A most PERFECT post for me to read right now - thank you! In my heart, I'm sitting with you "in spirit," having just arrived and bearing some Yorkshire Gold for afternoon tea.

:-)
Jean

Kay said...

I think it's a sign of maturity and wisdom when we learn this lesson. Most of our family lives far away. I could moan and sulk that our Christmas is not what I imagined it would be after the grandbabies came. OR I can embrace the joy that one of our children is still close and comes home for Thanksgiving and Christmas and likes to be here with the old folks.
The men may not act like they care about the fussiness of decorating & special foods and the traditions, but if I say I'm leaving something out of this year's celebration, they demand we have it.

Women make the holidays and the men feel loved through it.

Susan Humeston said...

Having just got back from a vacation with "perfect" family, I've been beating myself up ever since that I don't measure up.
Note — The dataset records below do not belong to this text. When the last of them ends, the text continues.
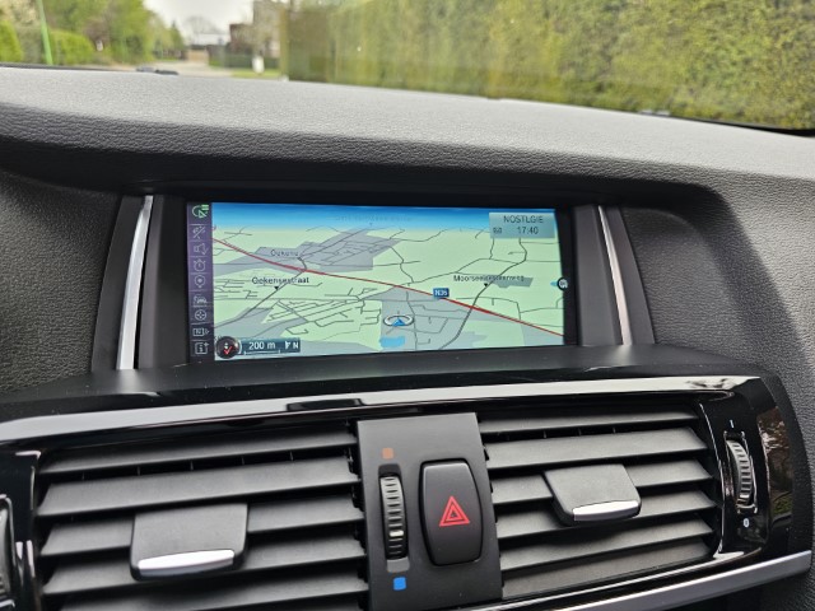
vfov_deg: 58.9
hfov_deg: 73.9
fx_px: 542
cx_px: 408
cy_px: 306
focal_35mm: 23
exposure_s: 1/180
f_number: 1.7
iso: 64
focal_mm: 6.3
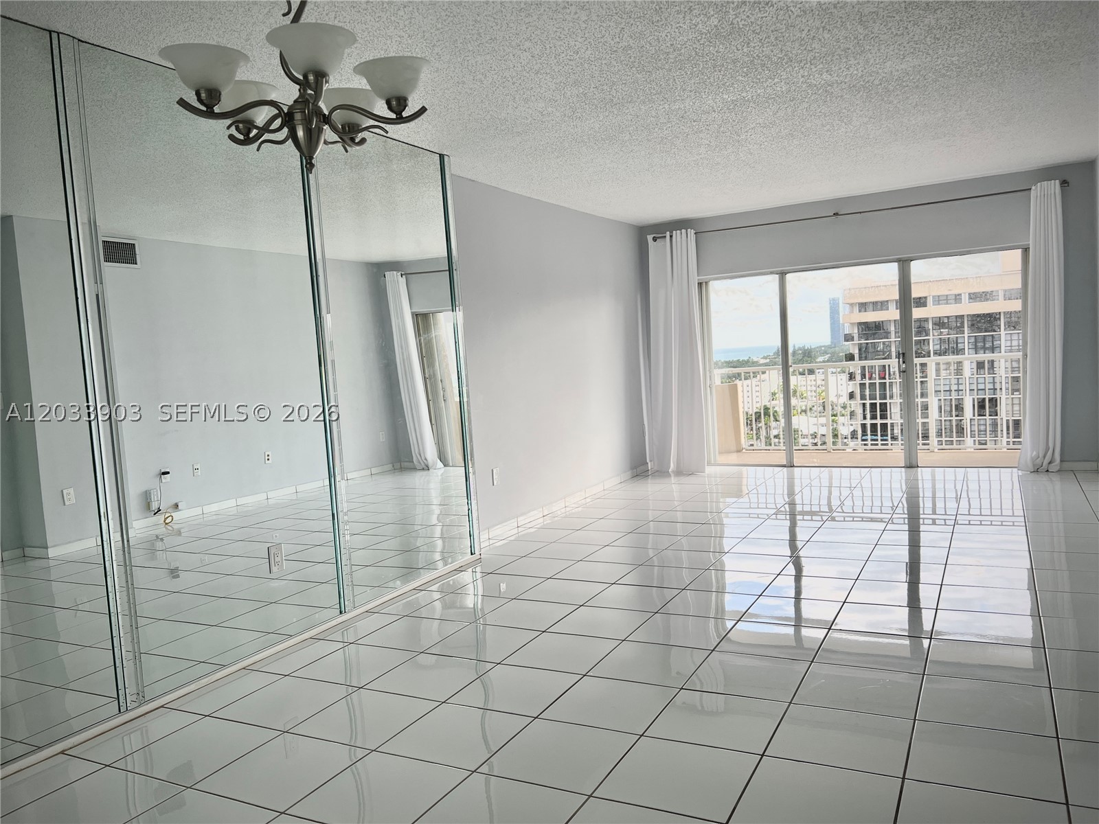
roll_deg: +3.9
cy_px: 412
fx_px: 825
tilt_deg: -5.5
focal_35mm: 26
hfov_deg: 67.3
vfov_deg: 53.1
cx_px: 550
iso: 50
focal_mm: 5.7
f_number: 1.5
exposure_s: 1/723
Even if true, it is a waste of time and energy. I just need a little mental tweak to get back into the proper way of thinking - and your blog post has come at just the right time. Thank you so much for the ministry you have. God uses you every day to bless others. Just want you to know how valuable you are - I don't know what I would do without your daily blog posts......

Anonymous said...

Making the most of what we have left is good...and I find that my FATHER above has helped me SOOOOOO much in making many things a "distant grief" now. Yes, I know the lack is there...but it is ok. There are other still wonderful things to enjoy about life. And this life is short...the next one is forever and things THERE will make all we have to go through here worth it, surely.

Good words, Brenda, and others here!
Elizabeth

Anonymous said...

This is a wonderful post, Brenda. I have been living life "oh hold" for the last three years, because I didn't get what I wanted, actually, because I got way more than I wanted:) and I'm just beginning to let go of what was and see what the next chapter holds.....changes...so hard, but that is the way it is in this life. Thank you.
Cathy

Connie said...

Your post is so true. As I get older I think it is easier to see perfection will never be attained here on earth. But our day is coming................

Marie said...

You always have a post that makes you think. Our Christmas last year was down to the two of us instead of eight. We determined to make it the best day we could together and be thankful. We did very little decorating--not the usual three trees. We thought about the real meaning of Christmas which so many have gotten away from.